- Directed by: Leif Sinding
- Written by: Leif Sinding
- Based on: 'Arvid Skappel's novella Påskeflirt
- Produced by: Leif Sinding
- Starring: Magda Holm Haakon Hjelde Ellen Sinding Hilda Fredriksen
- Cinematography: Oscar Norberg
- Distributed by: Internationalt Films-Kompani A/S
- Release date: November 28, 1927;
- Running time: 78 minutes
- Country: Norway
- Language: Norwegian

= Syv dage for Elisabeth =

1927 film

Syv dage for Elisabeth (Seven Days for Elizabeth) is a Norwegian silent film comedy from 1927 directed by Leif Sinding. The screenplay was written by Sinding and Arvid Skappel, and it was based on Skappel's novella Påskeflirt. Sonja Henie played a bit part in the film. The censors removed a closeup of a female dancer, the text Jeg vil, men først vi je ha dig sel 'I want to, but first I want you myself', and a brawl scene.
::::
- _PROMPT A_
Who handled the cinematography on the film described in the film entry?
The rows that follow are unrelated to the film entry.

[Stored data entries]
::::
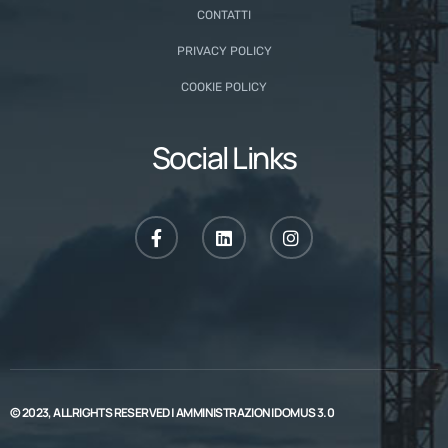
CONTATTI
PRIVACY POLICY
COOKIE POLICY
Social Links
© 2023, ALL RIGHTS RESERVED |
AMMINISTRAZIONI DOMUS 3.0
::::
- _PROMPT B_
Put every line of the stored data entry rows into a JSON list of strings, one string per line, skipping blank lines. Leave the pictures out of the list.

- _WRITTEN REPLY A_
Oscar Norberg.

- _WRITTEN REPLY B_
[
  "CONTATTI",
  "PRIVACY POLICY",
  "COOKIE POLICY",
  "Social Links",
  "© 2023, ALL RIGHTS RESERVED |",
  "AMMINISTRAZIONI DOMUS 3.0"
]